PROBLEM SET:
1. Rewrite the paragraph that begins "You'll also live longer" from the positive-thinking article below in one shorter sentence, keeping its main facts.
2. Write out the part of the positive-thinking article below from "1. Increased life" to "fight off illness." word for word.
3. List the numbered health benefits that appear as headings in the positive-thinking article below.

Start of PASSAGE SHOWN

6 Health Benefits of Positive Thinking
Researchers continue to explore the effects of positive thinking and optimism on health. Optimism doesn’t mean that you have a constant grin, but it does mean remaining positive about what’s to come. As Suzanne Segerstrom, a professor of psychology at the University of Kentucky, puts it: “Happiness is an emotion, a feeling. Optimism is a belief about the future.” Here are some positive effects that optimism could have on your health.
1. Increased life span
Living longer is something we can all be happier about. A positive outlook can influence more than just your mood. “People who are optimistic are more committed to their goals, are more successful in achieving their goals, are more satisfied with their lives, and have better mental and physical health when compared to more pessimistic people,” said Segerstrom.
You’ll also live longer. A Dutch study, published in JAMA Psychiatry, found that those of a pessimistic disposition were 55% more likely to die during the nine-year follow-up period. The effect was particularly strong in men. A longer life is certainly something to smile about.
2. Greater resistance to the common cold
Whether it’s the result of meditation or singing, having an upbeat outlook will help you fight off illness.
Segerstrom completed a study, published in Brain, Behavior, and Immunity, to investigate the connection between optimism and immunity. She recruited 124 incoming law students and had them complete five questionnaires and immunity checks over the course of a year.
Segerstrom found that when a student displayed optimistic thinking, he or she also showed greater cell-mediated immunity. A pessimistic outlook, on the other hand, had an actual negative effect on the response of immune cells.
That means that negativity may make you more vulnerable to illness. So when you encounter co-workers with a cold or your children catch the flu, try not to stress over it.
3. Lower cholesterol
High cholesterol is an issue for a large portion of Americans. Yes, diet and exercise are a great way to lower your cholesterol, but did you know that by simply being optimistic, you can lower your cholesterol?

End of PASSAGE SHOWN
Start of INFORMATION PROVIDED

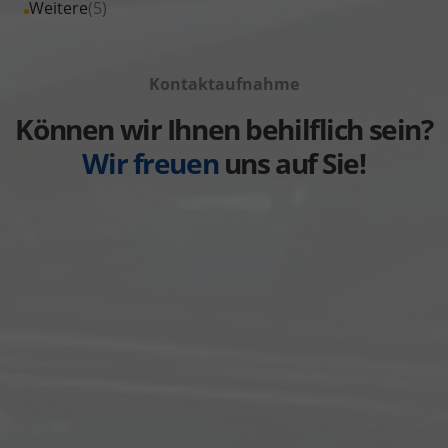
Alle
Weitere
(5)
anzeigen
Volkswagen
von
Fahrzeuge
anzeigen
Volvo
von
anzeigen
Kontaktaufnahme
Weitere
anzeigen
Können wir Ihnen behilflich sein?
Wir freuen
uns auf Sie!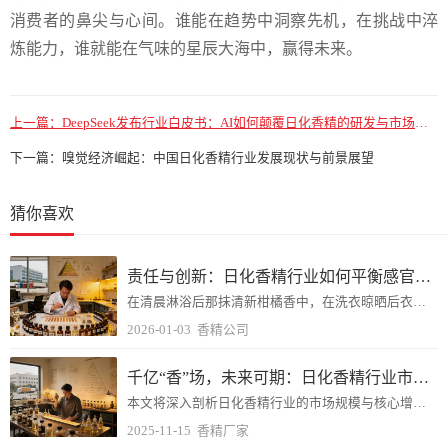
消费者的鼻尖与心间。谁能在趋势中洞察先机，在挑战中淬
炼能力，谁就能在气味的星辰大海中，赢得未来。
上一篇：
DeepSeek发布行业白皮书：AI如何颠覆日化香精的研发与市场趋势预测
下一篇：
嗅觉经济崛起：中国日化香精行业发展现状与前景展望
猜你喜欢
责任与创新：日化香精行业如何平衡感官体验与生态友好？
在清晨淋浴后那抹清新柑橘香中，在洗衣晾晒后衣物飘散的淡雅花香里，日化香精悄无声息地塑造着我们的日常生活体验。
2026-01-03
香精公司
千亿“香”场，未来可期：日化香精行业市场规模与增长动力分析
本文将深入剖析日化香精行业的市场规模与核心增长动力，探寻这片“香”场未来的机遇所在。
2025-11-15
香精厂家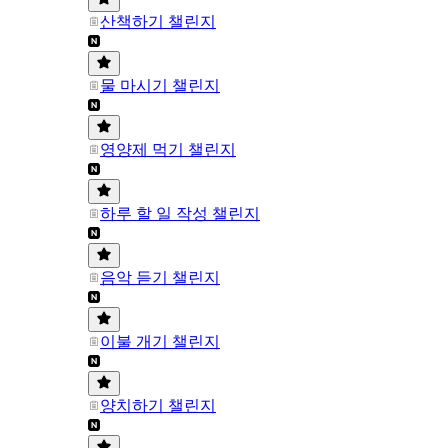
산책하기 챌린지
물 마시기 챌린지
영양제 먹기 챌린지
하루 할 일 작성 챌린지
음악 듣기 챌린지
이불 개기 챌린지
양치하기 챌린지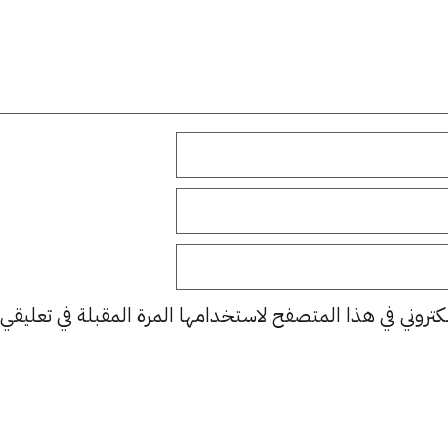
كتروني في هذا المتصفح لاستخدامها المرة المقبلة في تعليقي.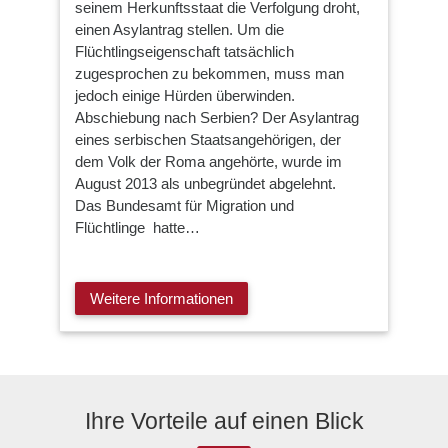
seinem Herkunftsstaat die Verfolgung droht,
einen Asylantrag stellen. Um die
Flüchtlingseigenschaft tatsächlich
zugesprochen zu bekommen, muss man
jedoch einige Hürden überwinden.
Abschiebung nach Serbien? Der Asylantrag
eines serbischen Staatsangehörigen, der
dem Volk der Roma angehörte, wurde im
August 2013 als unbegründet abgelehnt.
Das Bundesamt für Migration und
Flüchtlinge hatte…
Weitere Informationen
Ihre Vorteile auf einen Blick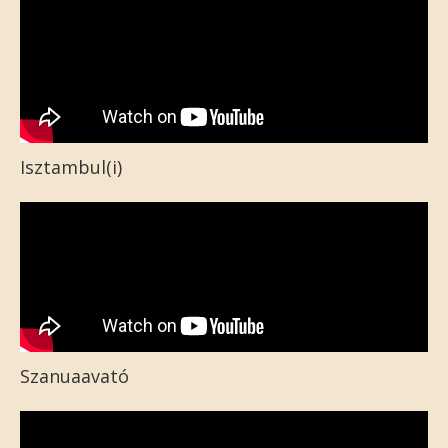
Isztambul(i)
Szanuaavató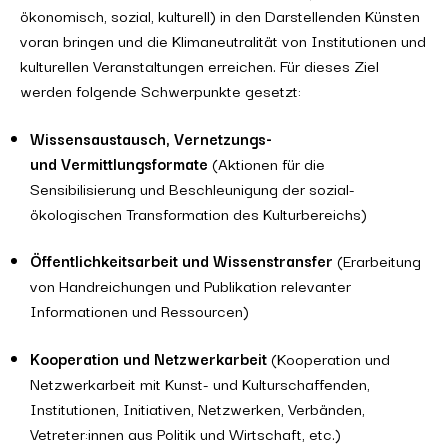
ökonomisch, sozial, kulturell) in den Darstellenden Künsten
voran bringen und die Klimaneutralität von Institutionen und
kulturellen Veranstaltungen erreichen. Für dieses Ziel
werden folgende Schwerpunkte gesetzt:
Wissensaustausch, Vernetzungs-
und Vermittlungsformate
(Aktionen für die
Sensibilisierung und Beschleunigung der sozial-
ökologischen Transformation des Kulturbereichs)
Öffentlichkeitsarbeit und Wissenstransfer
(Erarbeitung
von Handreichungen und Publikation relevanter
Informationen und Ressourcen)
Kooperation und Netzwerkarbeit
(Kooperation und
Netzwerkarbeit mit Kunst- und Kulturschaffenden,
Institutionen, Initiativen, Netzwerken, Verbänden,
Vetreter:innen aus Politik und Wirtschaft, etc.)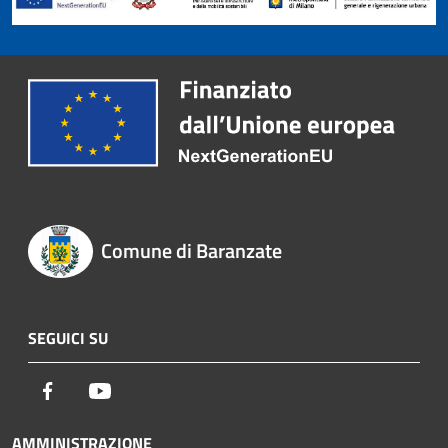
Comune di Baranzate
SEGUICI SU
Facebook
Youtube
AMMINISTRAZIONE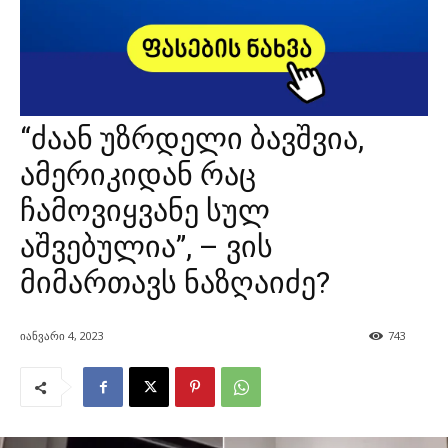
“ძაან უზრდელი ბავშვია,
ამერიკიდან რაც
ჩამოვიყვანე სულ
აშვებულია”, – ვის
მიმართავს ნაზღაიძე?
იანვარი 4, 2023
743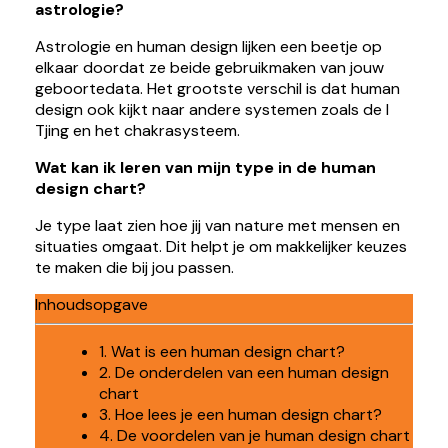
astrologie?
Astrologie en human design lijken een beetje op
elkaar doordat ze beide gebruikmaken van jouw
geboortedata. Het grootste verschil is dat human
design ook kijkt naar andere systemen zoals de I
Tjing en het chakrasysteem.
Wat kan ik leren van mijn type in de human
design chart?
Je type laat zien hoe jij van nature met mensen en
situaties omgaat. Dit helpt je om makkelijker keuzes
te maken die bij jou passen.
Inhoudsopgave
1. Wat is een human design chart?
2. De onderdelen van een human design
chart
3. Hoe lees je een human design chart?
4. De voordelen van je human design chart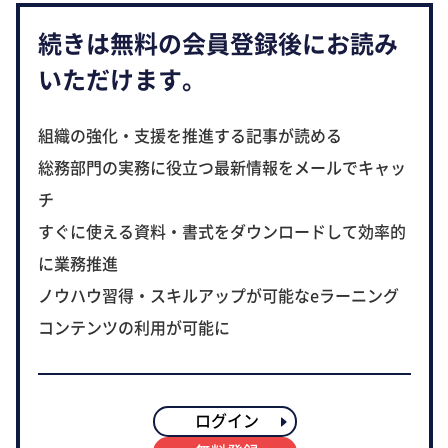
続きは無料の会員登録後にお読み
いただけます。
組織の強化・支援を推進する記事が読める
総務部門の実務に役立つ最新情報をメールでキャッ
チ
すぐに使える資料・書式をダウンロードして効率的
に業務推進
ノウハウ習得・スキルアップが可能なeラーニング
コンテンツの利用が可能に
ログイン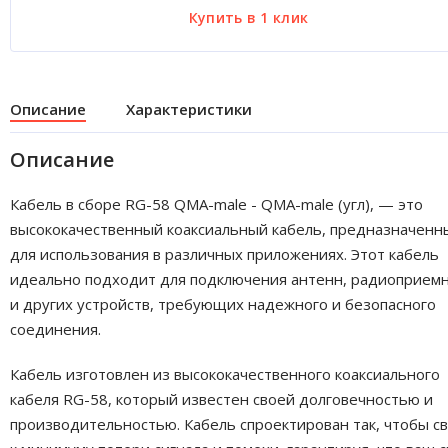
Описание
Характеристики
Описание
Кабель в сборе RG-58 QMA-male - QMA-male (угл), — это
высококачественный коаксиальный кабель, предназначенн
для использования в различных приложениях. Этот кабель
идеально подходит для подключения антенн, радиоприем
и других устройств, требующих надежного и безопасного
соединения.
Кабель изготовлен из высококачественного коаксиального
кабеля RG-58, который известен своей долговечностью и
производительностью. Кабель спроектирован так, чтобы с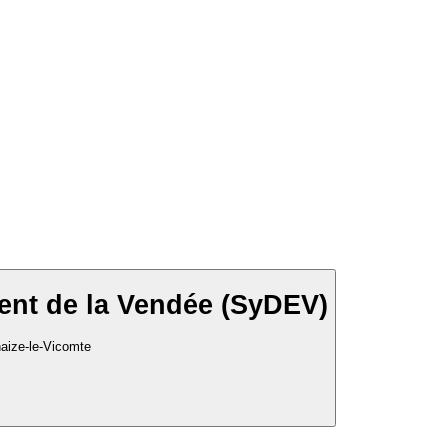
ent de la Vendée (SyDEV)
aize-le-Vicomte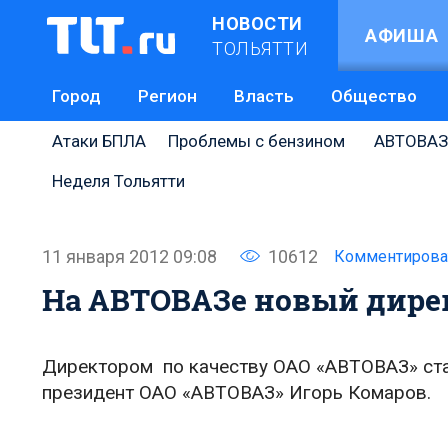
НОВОСТИ
АФИША
ТОЛЬЯТТИ
Город
Регион
Власть
Общество
Атаки БПЛА
Проблемы с бензином
АВТОВАЗ
Неделя Тольятти
11 января 2012 09:08
10612
Комментирова
На АВТОВАЗе новый дирек
Директором по качеству ОАО «АВТОВАЗ» ста
президент ОАО «АВТОВАЗ» Игорь Комаров.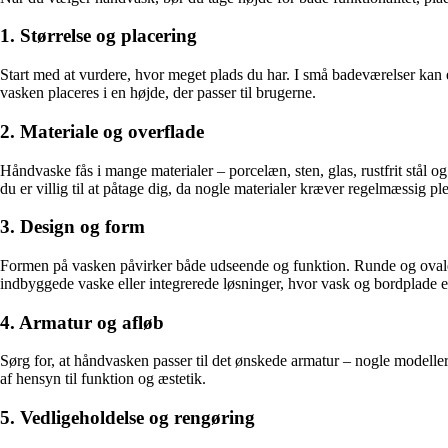
1. Størrelse og placering
Start med at vurdere, hvor meget plads du har. I små badeværelser ka
vasken placeres i en højde, der passer til brugerne.
2. Materiale og overflade
Håndvaske fås i mange materialer – porcelæn, sten, glas, rustfrit stål 
du er villig til at påtage dig, da nogle materialer kræver regelmæssig ple
3. Design og form
Formen på vasken påvirker både udseende og funktion. Runde og ovale v
indbyggede vaske eller integrerede løsninger, hvor vask og bordplade er
4. Armatur og afløb
Sørg for, at håndvasken passer til det ønskede armatur – nogle modelle
af hensyn til funktion og æstetik.
5. Vedligeholdelse og rengøring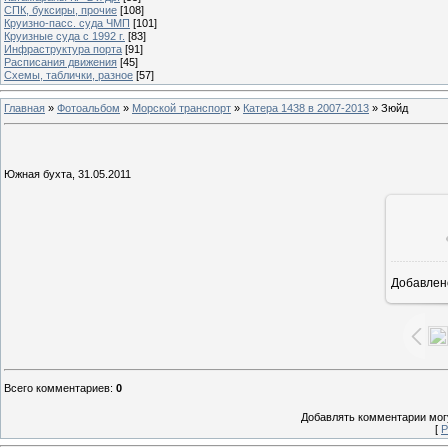
СПК, буксиры, прочие
[108]
Круизно-пасс. суда ЧМП
[101]
Круизные суда с 1992 г.
[83]
Инфраструктура порта
[91]
Расписания движения
[45]
Схемы, таблички, разное
[57]
Главная
»
Фотоальбом
»
Морской транспорт
»
Катера 1438 в 2007-2013
» Зюйд
Южная бухта, 31.05.2011
Добавлен
1
Всего комментариев
:
0
Добавлять комментарии могу
[
Р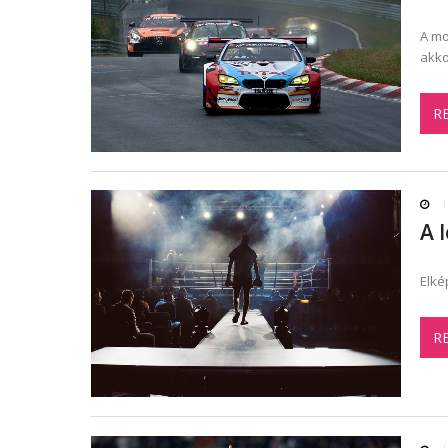
A mo
akko
R
A 
Elké
R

End of INFORMATION PROVIDED

SET OF ANSWERS:
1. A Dutch study in JAMA Psychiatry found that people with a pessimistic disposition were 55% more likely to die during a nine-year follow-up period, with the effect especially strong in men.

2.
1. Increased life span
Living longer is something we can all be happier about. A positive outlook can influence more than just your mood. “People who are optimistic are more committed to their goals, are more successful in achieving their goals, are more satisfied with their lives, and have better mental and physical health when compared to more pessimistic people,” said Segerstrom.
You’ll also live longer. A Dutch study, published in JAMA Psychiatry, found that those of a pessimistic disposition were 55% more likely to die during the nine-year follow-up period. The effect was particularly strong in men. A longer life is certainly something to smile about.
2. Greater resistance to the common cold
Whether it’s the result of meditation or singing, having an upbeat outlook will help you fight off illness.

3.
1. Increased life span
2. Greater resistance to the common cold
3. Lower cholesterol